6 This is the date she signed her initial Complaint, and the Court considers it the filed date. Houston v. Lack, 487 U.S. 266, 276 (1988).
Even if any claim was timely, Puller’s allegations and claims are so fanciful that they are frivolous. A claim is factually frivolous if it depicts “fantastic or delusional scenarios,” Neitzke v. Williams, 490 U.S. 319, 328 (1989), or where “the facts alleged rise to the level of the irrational or the wholly incredible.” Denton v. Hernandez, 504 U.S. 25, 33 (1992). Such a claim may be dismissed sua sponte. Denton, 504 U.S. at 33. Puller’s allegations that she and her son were raped, sexually trafficked, and spied on by defendants combined with a host of other wild accusations are factually frivolous because they are wholly incredible. See id.
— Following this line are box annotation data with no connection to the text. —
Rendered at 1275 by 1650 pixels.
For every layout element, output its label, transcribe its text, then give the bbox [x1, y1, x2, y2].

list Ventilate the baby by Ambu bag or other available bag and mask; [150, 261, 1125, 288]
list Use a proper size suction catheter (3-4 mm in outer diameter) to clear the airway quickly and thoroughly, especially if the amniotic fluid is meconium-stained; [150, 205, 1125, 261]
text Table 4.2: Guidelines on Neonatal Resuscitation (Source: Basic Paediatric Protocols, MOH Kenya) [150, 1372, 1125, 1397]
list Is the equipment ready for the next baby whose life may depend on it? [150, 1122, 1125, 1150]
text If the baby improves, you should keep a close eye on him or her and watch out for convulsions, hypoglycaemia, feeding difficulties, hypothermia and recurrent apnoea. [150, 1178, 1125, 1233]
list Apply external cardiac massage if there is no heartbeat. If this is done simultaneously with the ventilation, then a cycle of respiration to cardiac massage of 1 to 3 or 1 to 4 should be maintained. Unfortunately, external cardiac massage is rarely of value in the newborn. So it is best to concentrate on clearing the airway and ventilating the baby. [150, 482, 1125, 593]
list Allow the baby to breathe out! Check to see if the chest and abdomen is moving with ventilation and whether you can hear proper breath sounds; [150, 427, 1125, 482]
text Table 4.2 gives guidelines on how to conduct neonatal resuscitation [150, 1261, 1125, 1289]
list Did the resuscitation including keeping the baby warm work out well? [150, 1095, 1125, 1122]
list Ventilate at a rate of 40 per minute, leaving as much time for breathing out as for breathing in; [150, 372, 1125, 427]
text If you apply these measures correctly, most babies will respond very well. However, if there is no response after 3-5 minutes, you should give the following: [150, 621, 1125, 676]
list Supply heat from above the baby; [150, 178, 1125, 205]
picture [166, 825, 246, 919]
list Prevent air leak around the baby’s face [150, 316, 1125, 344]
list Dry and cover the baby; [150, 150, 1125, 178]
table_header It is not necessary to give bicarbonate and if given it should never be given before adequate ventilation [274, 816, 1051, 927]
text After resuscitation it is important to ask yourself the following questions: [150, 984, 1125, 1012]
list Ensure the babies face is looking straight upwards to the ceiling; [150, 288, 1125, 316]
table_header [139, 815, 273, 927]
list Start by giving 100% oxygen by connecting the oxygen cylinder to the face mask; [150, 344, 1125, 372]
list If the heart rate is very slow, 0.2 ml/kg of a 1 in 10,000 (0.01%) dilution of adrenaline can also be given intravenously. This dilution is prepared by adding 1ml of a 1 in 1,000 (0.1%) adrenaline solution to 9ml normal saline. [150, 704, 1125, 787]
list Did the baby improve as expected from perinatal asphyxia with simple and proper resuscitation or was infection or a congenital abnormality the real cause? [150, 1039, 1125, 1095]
Puller’s Complaint is also “frivolous” under § 1915(e) because its factual allegations and legal conclusions “lack[] an arguable basis either in law or fact.” Neitzke, 490 U.S. at 325. Vs CONCLUSION Puller’s claims and the action will be DISMISSED as legally and factually frivolous. The Clerk will be DIRECTED to note the disposition of the action for purposes of 28 U.S.C. § 1915(g). An appropriate Final Order will accompany this Memorandum Opinion.